The Bermuda Triangle of Snuggles


Dear Laney,

Lately, your dad has taken over bedtime duty. Let me tell you how it's supposed to go:

1) 8:20p Into pajamas
2) 8:30p Bedtime story
3) 8:45p Lights off
4) 8:46p Goodnight kiss
5) 8:46:30p Dad comes downstairs and watches a TV program with Mom that doesn't involve saving a obscure animal by singing in Spanish.

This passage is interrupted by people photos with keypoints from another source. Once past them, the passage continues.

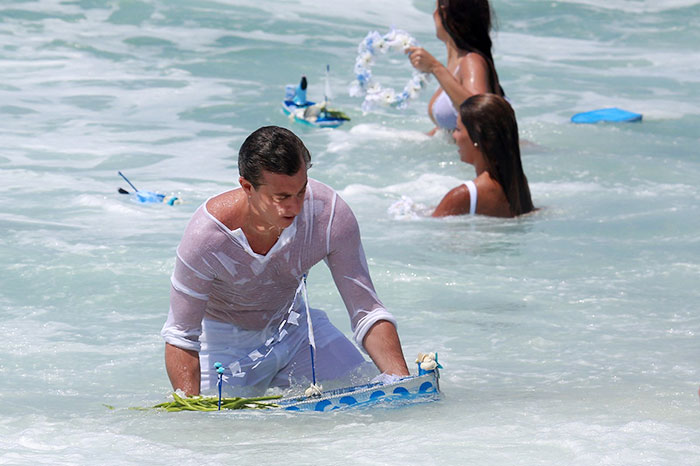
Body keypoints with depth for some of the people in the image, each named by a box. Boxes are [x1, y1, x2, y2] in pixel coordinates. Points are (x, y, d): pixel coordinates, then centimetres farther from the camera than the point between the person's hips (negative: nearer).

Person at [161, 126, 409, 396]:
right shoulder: (207, 235, -35)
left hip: (292, 325, 3)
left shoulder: (330, 214, -29)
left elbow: (368, 313, -20)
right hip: (226, 339, -3)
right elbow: (181, 337, -25)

But let me tell you how it actually goes:


1) 8:20p NO! DON'T LIKE 'JAMAS!
2) 8:25p "I need go potty." Dad brings you downstairs. You produce two molecules of tee tee. "I did it! Look ev'body! Need piece o' candy."
3) 8:27p Back upstairs
4) 8:30p Don't like dat story. How 'bout dis one?
5) 8:45p NO! You don't do lights. I do lights ALL BY MYSELF.
6) 8:46p Dad starts snoring.
7) 8:47p You cuddle up to Dad, and the Burbach sweat-off begins.
8) 10:00p Mom gets tired of waiting on Dad to come back down. Goes to bed without him.
9) 2:00am Dad wakes up disoriented. Wonders why his head is wedged between a stuffed cat and a musical glow worm. And why is it so HOT? Stumbles downstairs.

You know what's going to be awesome? When we toss a newborn into this mix.